You’re a writer so your head is probably brimming with ideas (most of the time, anyway). And that’s a good thing. We’re a creative lot, with story ideas sneaking up on us at the most random and often inconvenient of times—like in the middle of our current works-in-progress.
But what if you have too many ideas? So many you just can’t decide which to write next. So many you keep hopping from project to project because you just have to write those shiny new ideas now.
Okay. Deep breath. Here are four methods that could be just the ticket to saving you when you have too many story ideas swirling around your noggin.
1. Summarise your idea so that it fits on an index card and put that card safely away in an “idea box”.
When inspiration first blossoms, it can be tempting to dive straight in with writing that new story. The problem with this is that these ideas tend to be undeveloped. They haven’t had time to mature, to grow into fully fledged plots, so you hit a brick wall after a few chapters of furious writing and scratch your head, wondering where the story will go next.
If, instead, you write your new ideas down in a few sentences and store them away for another time, you give your muse the chance to work on them at the back of your mind. This method keeps a record of your ideas so that you don’t forget them and gives them a place to grow and develop. In fact, I once heard this technique described as the ‘plot bunny nursery’.
2. Use your ideas as inspiration for shorter fiction.
If you really can’t wait to start writing your shiny new story, then giving novellas, short stories or microfiction—stories under 1000 words—a go can help to alleviate this burning desire. This way, you don’t have to spend months, if not years, turning each idea into a full length novel. You can have fun with your story seedlings by writing some microfiction, short stories or novellas about them instead.
I’ve also found this method particularly useful for experimenting with different genres, voices and styles of writing. Because you’re not dedicating yourself to a 70,000+ word book, you have the freedom to try something new without worrying that you’ll have wasted all that time should it not work out as you planned.
3. Combine several ideas to create one story.
Got too many ideas that you want to make into full length novels? Try weaving them together to create one story.

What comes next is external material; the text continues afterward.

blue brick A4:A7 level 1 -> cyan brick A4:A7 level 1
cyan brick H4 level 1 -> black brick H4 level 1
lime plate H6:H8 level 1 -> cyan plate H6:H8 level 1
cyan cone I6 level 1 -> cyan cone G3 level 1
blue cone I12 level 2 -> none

This method’s very effective if you have several ideas that can’t make a story on their own, like a character, a magic system, a conflict, and so on, but can also be used when you have fully formed plots that line up with each other nicely.
For example, a character who can read auras has taken up residence in your head and demands you write a story about her. You also want to write a thriller involving a therapist who manipulates her clients into committing crimes for her. And you really like the idea of setting a story in a futuristic world teetering on the edge of societal collapse. You could write separate books about each of these elements or you could combine them to create a novel about an aura-reading therapist who’s been driven to manipulating her clients in order to protect her family as the world slowly crumbles around her. Interesting, right?

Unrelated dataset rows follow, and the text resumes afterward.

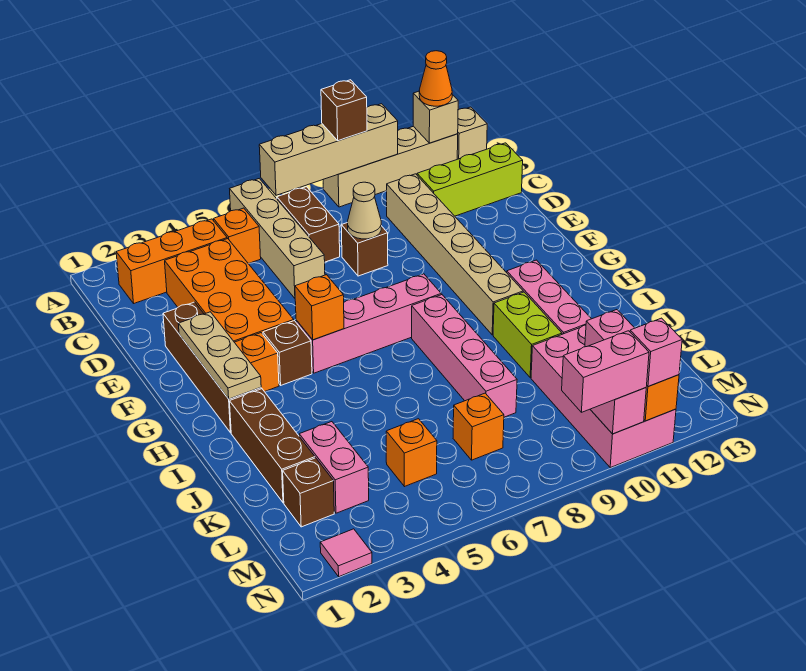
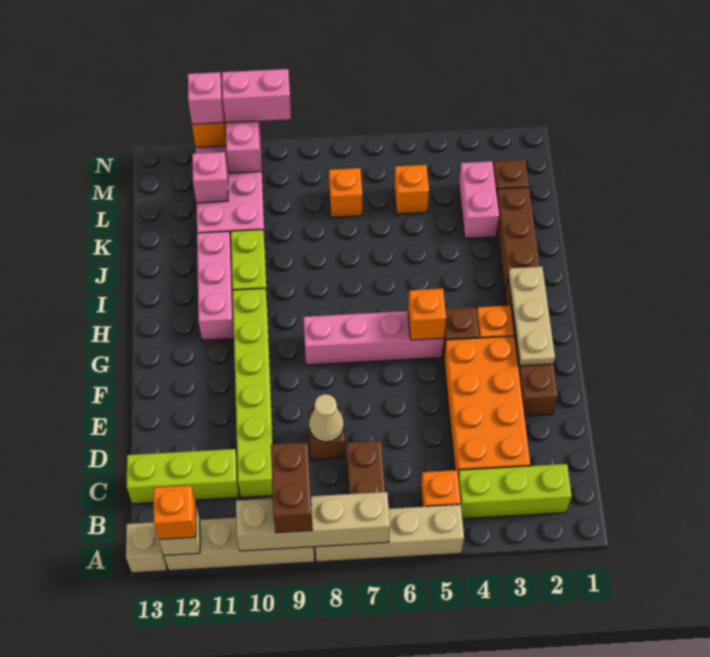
tan brick A6:D6 level 1 -> tan brick A5:A8 level 1
brown brick A9 level 3 -> brown brick A9:B9 level 3
orange cone A12 level 3 -> orange brick A12 level 3
orange brick B2:B4 level 1 -> lime brick B2:B4 level 1
tan brick C10:H10 level 1 -> lime brick C10:H10 level 1
pink brick H8:K8 level 1 -> none
pink tile N2 level 1 -> none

4. Use your ideas as inspiration for subplots.
Subplots support the main story, so there’s no reason not to incorporate one of your many ideas as a subplot as long as it helps to drive the main plot forward.

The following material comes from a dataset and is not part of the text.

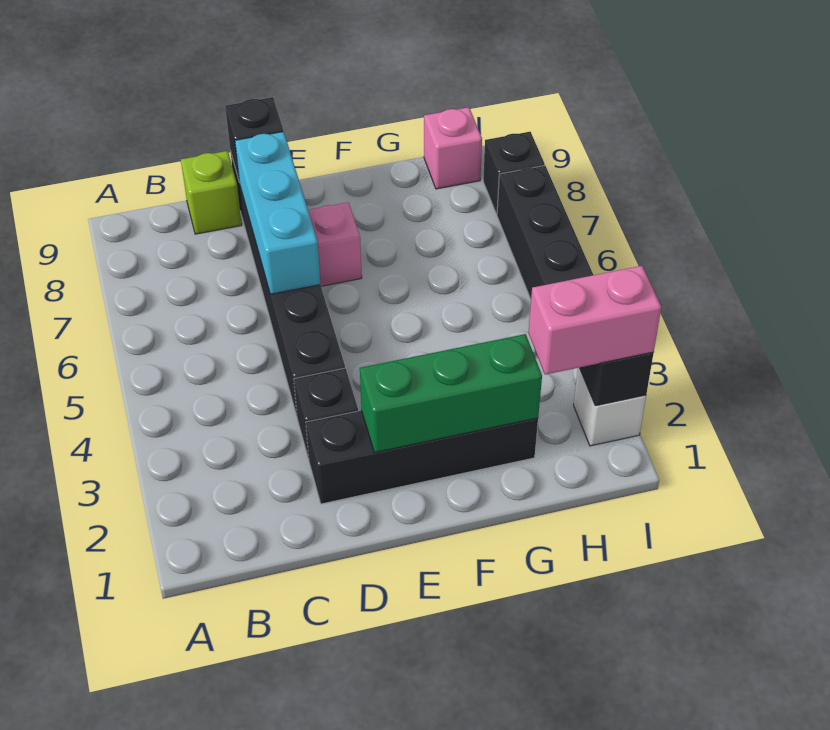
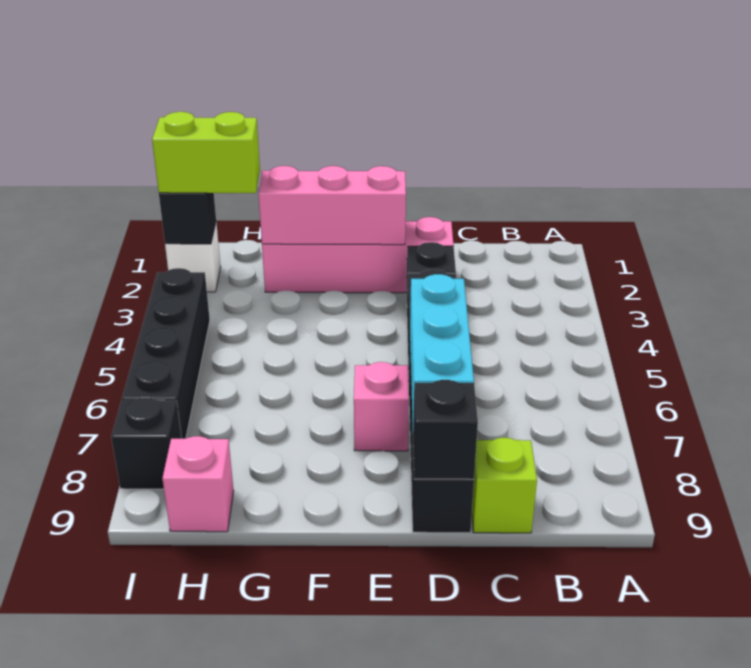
black brick D2:G2 level 1 -> pink brick D2:G2 level 1
green brick E2:G2 level 2 -> pink brick E2:G2 level 2
pink brick H2:I2 level 3 -> lime brick H2:I2 level 3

Maybe you really want to write a story about the adventures of a swashbuckling airship pirate, but you’re also dying to write a mystery set in the Alps. What if, in the course of his daring adventures, your air-pirate stopped to get supplies at a small town in the foothills and was drawn into a murder mystery there?
Is your multitude of ideas slightly more manageable now? I hope so. Have fun with these methods, dear readers. There’s a lot of scope for imagination and that’s what we writers are all about.
Do you ever feel like you have too many ideas? How do you deal with idea overwhelm?